De quoi être heureux du système de santé universel et étatique du Canada, et de notre filet social étendu qui joue un rôle protecteur en cas de crise comme celle-ci.
La situation aux États-Unis risque donc d’être très difficile dans les prochaines semaines. Justin Trudeau a abordé avec Donald Trump la possibilité de fermer la frontière canado-américaine aux voyageurs, mais le président américain ne veut rien savoir de cette idée, qui démontrerait qu’il a mal géré la crise et que son pays est un problème.
Comment réagirait-il si le Canada allait tout de même de l’avant ? Fâché, invoquerait-il la « sécurité nationale » pour interdire à certains produits de franchir la frontière vers le Canada ? Par exemple, 50 % des équipements médicaux utilisés au Canada proviennent des États-Unis. Près de 80 % de nos fruits et légumes à ce temps-ci de l’année viennent des États-Unis ou y transitent. Ainsi de suite.
Le plus important est de garder la frontière ouverte pour le commerce afin que le pays ne manque de rien, les deux économies étant fortement intégrées. La chaîne de distribution et de fabrication est intimement liée entre les deux pays.
« On est pris avec un président impulsif et il faut y aller avec doigté », m’a dit une source fédérale. Les discussions se poursuivent donc avec l’administration Trump sur la gestion de la frontière.
Dans son point de presse, Justin Trudeau a dit que les Américains qui franchissent la frontière devront se mettre en quarantaine volontaire au Canada. C’est une première étape. Pourrait-on leur interdire l’entrée au pays ? « Pas pour l’instant », a répondu Justin Trudeau. Les mots « pour l’instant », pèsent lourd. Ottawa surveille de près la situation aux États-Unis.

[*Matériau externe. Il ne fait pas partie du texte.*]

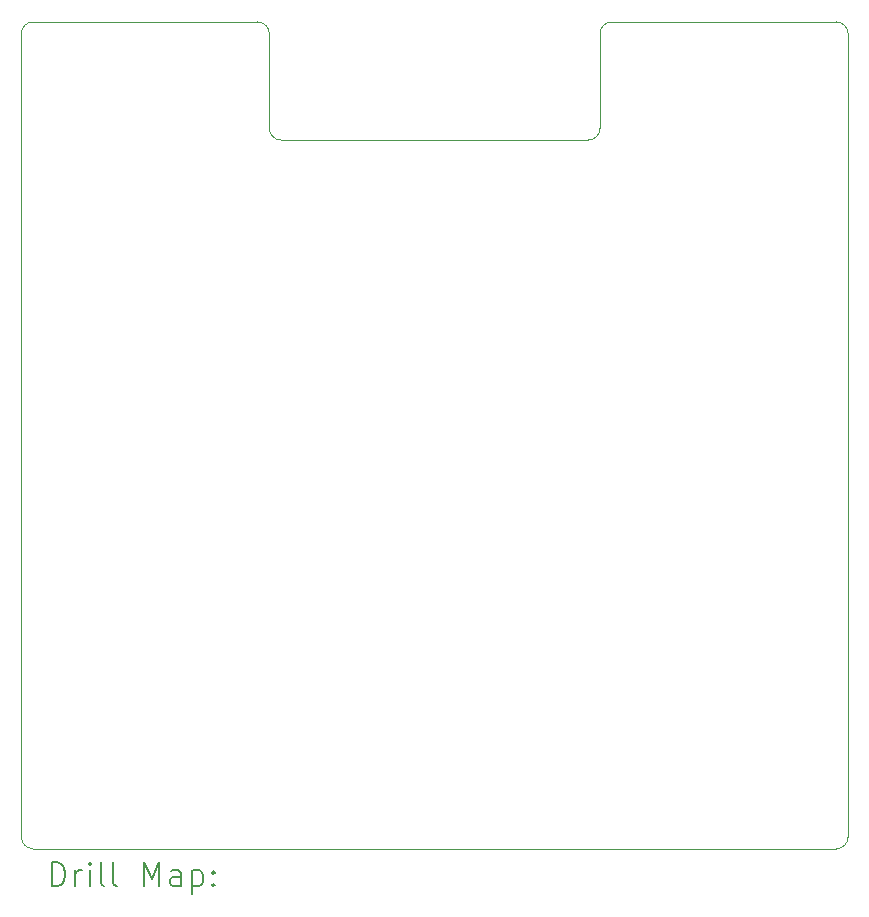
<source format=gbr>
%TF.GenerationSoftware,KiCad,Pcbnew,8.0.0*%
%TF.CreationDate,2024-03-16T12:32:34-04:00*%
%TF.ProjectId,AMP_PCBv3,414d505f-5043-4427-9633-2e6b69636164,A*%
%TF.SameCoordinates,Original*%
%TF.FileFunction,Drillmap*%
%TF.FilePolarity,Positive*%
%FSLAX45Y45*%
G04 Gerber Fmt 4.5, Leading zero omitted, Abs format (unit mm)*
G04 Created by KiCad (PCBNEW 8.0.0) date 2024-03-16 12:32:34*
%MOMM*%
%LPD*%
G01*
G04 APERTURE LIST*
%ADD10C,0.100000*%
%ADD11C,0.200000*%
G04 APERTURE END LIST*
D10*
X17775000Y-6850000D02*
G75*
G02*
X17875000Y-6950000I0J-100000D01*
G01*
X17875000Y-13750000D02*
G75*
G02*
X17775000Y-13850000I-100000J0D01*
G01*
X12975000Y-6950000D02*
X12975000Y-7750000D01*
X13075000Y-7850000D02*
X15675000Y-7850000D01*
X17875000Y-13750000D02*
X17875000Y-6950000D01*
X12875000Y-6850000D02*
G75*
G02*
X12975000Y-6950000I0J-100000D01*
G01*
X10875000Y-13750000D02*
X10875000Y-6950000D01*
X15875000Y-6850000D02*
X17775000Y-6850000D01*
X15775000Y-6950000D02*
G75*
G02*
X15875000Y-6850000I100000J0D01*
G01*
X15775000Y-7750000D02*
G75*
G02*
X15675000Y-7850000I-100000J0D01*
G01*
X15775000Y-6950000D02*
X15775000Y-7750000D01*
X10875000Y-6950000D02*
G75*
G02*
X10975000Y-6850000I100000J0D01*
G01*
X10975000Y-13850000D02*
X17775000Y-13850000D01*
X10975000Y-6850000D02*
X12875000Y-6850000D01*
X10975000Y-13850000D02*
G75*
G02*
X10875000Y-13750000I0J100000D01*
G01*
X13075000Y-7850000D02*
G75*
G02*
X12975000Y-7750000I0J100000D01*
G01*
D11*
X11130777Y-14166484D02*
X11130777Y-13966484D01*
X11130777Y-13966484D02*
X11178396Y-13966484D01*
X11178396Y-13966484D02*
X11206967Y-13976008D01*
X11206967Y-13976008D02*
X11226015Y-13995055D01*
X11226015Y-13995055D02*
X11235539Y-14014103D01*
X11235539Y-14014103D02*
X11245062Y-14052198D01*
X11245062Y-14052198D02*
X11245062Y-14080769D01*
X11245062Y-14080769D02*
X11235539Y-14118865D01*
X11235539Y-14118865D02*
X11226015Y-14137912D01*
X11226015Y-14137912D02*
X11206967Y-14156960D01*
X11206967Y-14156960D02*
X11178396Y-14166484D01*
X11178396Y-14166484D02*
X11130777Y-14166484D01*
X11330777Y-14166484D02*
X11330777Y-14033150D01*
X11330777Y-14071246D02*
X11340301Y-14052198D01*
X11340301Y-14052198D02*
X11349824Y-14042674D01*
X11349824Y-14042674D02*
X11368872Y-14033150D01*
X11368872Y-14033150D02*
X11387920Y-14033150D01*
X11454586Y-14166484D02*
X11454586Y-14033150D01*
X11454586Y-13966484D02*
X11445062Y-13976008D01*
X11445062Y-13976008D02*
X11454586Y-13985531D01*
X11454586Y-13985531D02*
X11464110Y-13976008D01*
X11464110Y-13976008D02*
X11454586Y-13966484D01*
X11454586Y-13966484D02*
X11454586Y-13985531D01*
X11578396Y-14166484D02*
X11559348Y-14156960D01*
X11559348Y-14156960D02*
X11549824Y-14137912D01*
X11549824Y-14137912D02*
X11549824Y-13966484D01*
X11683158Y-14166484D02*
X11664110Y-14156960D01*
X11664110Y-14156960D02*
X11654586Y-14137912D01*
X11654586Y-14137912D02*
X11654586Y-13966484D01*
X11911729Y-14166484D02*
X11911729Y-13966484D01*
X11911729Y-13966484D02*
X11978396Y-14109341D01*
X11978396Y-14109341D02*
X12045062Y-13966484D01*
X12045062Y-13966484D02*
X12045062Y-14166484D01*
X12226015Y-14166484D02*
X12226015Y-14061722D01*
X12226015Y-14061722D02*
X12216491Y-14042674D01*
X12216491Y-14042674D02*
X12197443Y-14033150D01*
X12197443Y-14033150D02*
X12159348Y-14033150D01*
X12159348Y-14033150D02*
X12140301Y-14042674D01*
X12226015Y-14156960D02*
X12206967Y-14166484D01*
X12206967Y-14166484D02*
X12159348Y-14166484D01*
X12159348Y-14166484D02*
X12140301Y-14156960D01*
X12140301Y-14156960D02*
X12130777Y-14137912D01*
X12130777Y-14137912D02*
X12130777Y-14118865D01*
X12130777Y-14118865D02*
X12140301Y-14099817D01*
X12140301Y-14099817D02*
X12159348Y-14090293D01*
X12159348Y-14090293D02*
X12206967Y-14090293D01*
X12206967Y-14090293D02*
X12226015Y-14080769D01*
X12321253Y-14033150D02*
X12321253Y-14233150D01*
X12321253Y-14042674D02*
X12340301Y-14033150D01*
X12340301Y-14033150D02*
X12378396Y-14033150D01*
X12378396Y-14033150D02*
X12397443Y-14042674D01*
X12397443Y-14042674D02*
X12406967Y-14052198D01*
X12406967Y-14052198D02*
X12416491Y-14071246D01*
X12416491Y-14071246D02*
X12416491Y-14128388D01*
X12416491Y-14128388D02*
X12406967Y-14147436D01*
X12406967Y-14147436D02*
X12397443Y-14156960D01*
X12397443Y-14156960D02*
X12378396Y-14166484D01*
X12378396Y-14166484D02*
X12340301Y-14166484D01*
X12340301Y-14166484D02*
X12321253Y-14156960D01*
X12502205Y-14147436D02*
X12511729Y-14156960D01*
X12511729Y-14156960D02*
X12502205Y-14166484D01*
X12502205Y-14166484D02*
X12492682Y-14156960D01*
X12492682Y-14156960D02*
X12502205Y-14147436D01*
X12502205Y-14147436D02*
X12502205Y-14166484D01*
X12502205Y-14042674D02*
X12511729Y-14052198D01*
X12511729Y-14052198D02*
X12502205Y-14061722D01*
X12502205Y-14061722D02*
X12492682Y-14052198D01*
X12492682Y-14052198D02*
X12502205Y-14042674D01*
X12502205Y-14042674D02*
X12502205Y-14061722D01*
M02*

</source>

De plus, il y a 400 000 personnes par jour qui franchissent de part et d’autre la frontière entre les deux pays. De ce nombre, plusieurs milliers de Canadiens vont travailler aux États-Unis chaque jour et rentrent dormir à la maison. C’est une situation moins courante au Québec en raison de la langue, mais plus courante dans les villes frontalières du Nouveau-Brunswick, de l’Ontario et de la Colombie-Britannique. Si la frontière est fermée aux voyageurs, il faut penser à des mesures pour ces travailleurs. Pas simple.
Pendant qu’on parle de l’Europe et de l’interdiction d’entrée au pays de leurs ressortissants, à Ottawa, le casse-tête des prochaines heures, c’est de gérer la bombe à retardement que représentent les États-Unis. Et Donald Trump.